For The Week Of April 28-May 4, 2008
Virgo (August 23 – September 22)
The universe isn’t perfect; stop wishing it could be. Instead of putting all your eggs in one basket, trying to achieve happiness down one path, broaden your horizons. Free your curiosities. Only you can make change happen, so do it. Start by booking yourself a solo trip to an exotic locale where the locals are hot and the decadence is inspirational. Reinvention = happiness.
Libra (September 23 – October 22)
Your partner’s nagging won’t end. He might think he’s being constructive, but you know he’s being a pain in your ass. The only way to shut him up, make a plan of attack for financial issues and eclipse his demands. Get moving by the 3rd, when Gemini goes into mercury, giving you a leg up on sweet-talking your way to the head of any line.
Scorpio (October 23 – November 21)
You’re one dirty little birdie that can’t seem to think of any scheme that doesn’t involve sex. Oh well, that’s just how you are and that’s okay if you don’t trust anyone that isn’t sexy. Your instincts are the way they are and they haven’t proven you wrong so far. However, by the week’s end, you might find a loophole to your theory that’ll shock you in all the right places.
Sagittarius (November 22 – December 21)
If your partner is more on the DL than usual, beware that he’s saving the sh*t storm for the 3rd. Forget routines going smoothly and your happy-go-lucky attitude to get you through. Seems many unforeseeable issues will arise and perhaps leave you wondering whom you’ve been sleeping next to this whole time.
Capricorn (December 22 – January 19)

· · · ·

(Task brief):
Transcribe the horoscope text word for word, starting at "Libra (September 23" and ending at "23 – November 21)".

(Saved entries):
· · · ·

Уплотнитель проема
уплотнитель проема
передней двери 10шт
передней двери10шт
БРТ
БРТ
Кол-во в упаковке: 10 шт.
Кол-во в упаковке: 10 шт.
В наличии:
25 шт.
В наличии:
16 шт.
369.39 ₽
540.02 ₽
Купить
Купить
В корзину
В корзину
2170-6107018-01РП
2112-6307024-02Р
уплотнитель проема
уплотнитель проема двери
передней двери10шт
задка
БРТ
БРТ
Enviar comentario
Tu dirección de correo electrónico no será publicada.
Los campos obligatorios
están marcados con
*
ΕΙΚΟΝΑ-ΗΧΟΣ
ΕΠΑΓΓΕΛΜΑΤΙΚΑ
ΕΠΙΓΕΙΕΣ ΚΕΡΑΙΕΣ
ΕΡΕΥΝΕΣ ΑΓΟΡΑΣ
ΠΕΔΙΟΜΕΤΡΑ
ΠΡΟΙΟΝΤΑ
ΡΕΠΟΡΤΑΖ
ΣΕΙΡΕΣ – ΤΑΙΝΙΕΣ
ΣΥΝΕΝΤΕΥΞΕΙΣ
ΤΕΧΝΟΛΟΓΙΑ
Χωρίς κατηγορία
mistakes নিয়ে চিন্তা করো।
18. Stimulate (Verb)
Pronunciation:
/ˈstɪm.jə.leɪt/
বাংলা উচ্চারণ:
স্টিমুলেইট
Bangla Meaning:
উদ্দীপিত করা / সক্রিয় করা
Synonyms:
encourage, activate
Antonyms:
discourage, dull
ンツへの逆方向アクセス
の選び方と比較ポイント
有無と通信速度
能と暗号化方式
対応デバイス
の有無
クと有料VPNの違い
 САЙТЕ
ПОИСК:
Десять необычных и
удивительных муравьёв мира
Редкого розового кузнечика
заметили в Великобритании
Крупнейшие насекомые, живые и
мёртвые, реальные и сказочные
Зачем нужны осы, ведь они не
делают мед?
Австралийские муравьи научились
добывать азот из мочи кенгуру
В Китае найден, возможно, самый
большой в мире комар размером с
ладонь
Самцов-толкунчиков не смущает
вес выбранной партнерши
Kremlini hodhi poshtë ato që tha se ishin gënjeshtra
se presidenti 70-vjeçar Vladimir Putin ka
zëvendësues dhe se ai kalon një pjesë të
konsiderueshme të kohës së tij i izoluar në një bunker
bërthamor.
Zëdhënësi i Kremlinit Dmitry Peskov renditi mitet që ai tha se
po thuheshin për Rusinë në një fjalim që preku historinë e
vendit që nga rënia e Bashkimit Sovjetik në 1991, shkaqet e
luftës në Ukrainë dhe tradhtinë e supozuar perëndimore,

· · · ·

(Output):
Libra (September 23 – October 22)
Your partner’s nagging won’t end. He might think he’s being constructive, but you know he’s being a pain in your ass. The only way to shut him up, make a plan of attack for financial issues and eclipse his demands. Get moving by the 3rd, when Gemini goes into mercury, giving you a leg up on sweet-talking your way to the head of any line.
Scorpio (October 23 – November 21)